Mélanchon, tout faux !

Faut-il répéter que voter ne sert à rien, objectivement, si ce n’est à maintenir debout un système moribond ; répéter que les partis politiques ne représentent plus personne, ne portent plus d’idéaux et aussi peu de valeurs ; répéter que leur existence encombrante et onéreuse est le principal obstacle à la démocratie ? Notre système politique est usé jusqu’à la corde et doit être repensé totalement. Et ses acteurs doivent prendre leur retraite. Mais il ne s’agit pas de faire une révolution, qui ne changerait rien, mais une Réforme au sens religieux du terme, c’est-à-dire un retour aux sources : je veux dire aux sources de la démocratie. Qu’est-ce d’ailleurs qu’une révolution ? C’est un changement radical, voire violent, mais qui ne change que les hommes et les mots, donc rien d’essentiel. Le Tzar est remplacé par le petit père des peuples, et l’Empire russe par l’Union soviétique. Qu’est-ce que ça change ? Les rapports de pouvoir demeurent. Les pauvres sont toujours plus pauvres et ceux qui gouvernent se goinfrent. Est-ce populiste de le dire ? Non, ce n’est qu’une réalité historique.

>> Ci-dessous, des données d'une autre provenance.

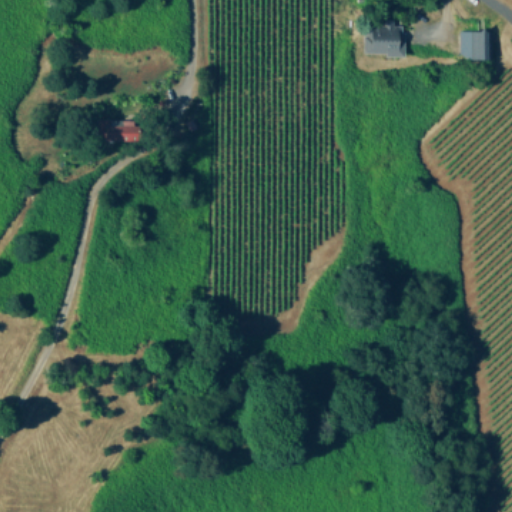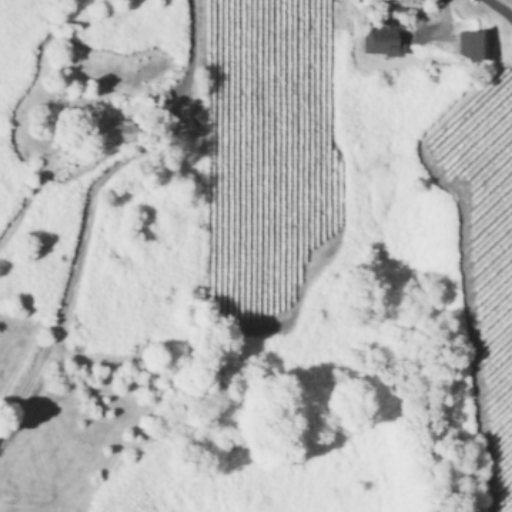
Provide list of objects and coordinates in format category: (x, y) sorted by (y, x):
road: (502, 5)
building: (382, 38)
building: (471, 43)
building: (115, 128)
road: (87, 202)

Regardons la France, puisque j’écris dans ce beau pays. L’Ancien Régime a-t-il disparu ? Jamais ! Très vite, le Premier Empire a tout remis à sa place. Plus tard, de Gaulle a ressuscité la monarchie sous la forme du présidentialisme républicain, et Mitterrand en promouvant la régionalisation ressuscité la féodalité. Je raccourcis, évidemment, je caricature, sans doute ; mais n’est-ce pas le propre d’une chronique sur la toile d’aller au plus court. Et puis, un peu d’outrance… il faut rester fidèle à son style.

Il faut tout reprendre, tout reconsidérer, y compris cet héritage de la Révolution française : la partition droite – gauche. Pourtant, je me considère encore de gauche même si je n’ai rien à voir avec le Parti socialiste qui n’est plus de gauche et depuis longtemps. Jean-Luc Mélanchon ? Non, merci ! Je lis dans mon quotidien : Mélanchon exhorte Fayard à ne pas publier « Mein Kampf ». Comment pourrais-je accepter cette prise de position ? Ne sait-il pas que la liberté d’expression, donc de publier est un principe démocratique non négociable ? Mélanchon justifie sa position en s’inquiétant d’un « monde sans mémoire ». Faut-il, pour se souvenir, interdire que l’on publie un livre, aussi contestable soit-il ? Faut-il effacer ce qu’Hitler ou Staline ont dit, ou fait ? Je ne sais pas si M. Mélenchon est de gauche, mais je ne saurais me sentir proche d’un homme politique qui défend par ailleurs Robespierre, l’ordre jacobin, et rêve, semble-t-il, d’un monde où le pouvoir peut autoriser ou interdire un livre.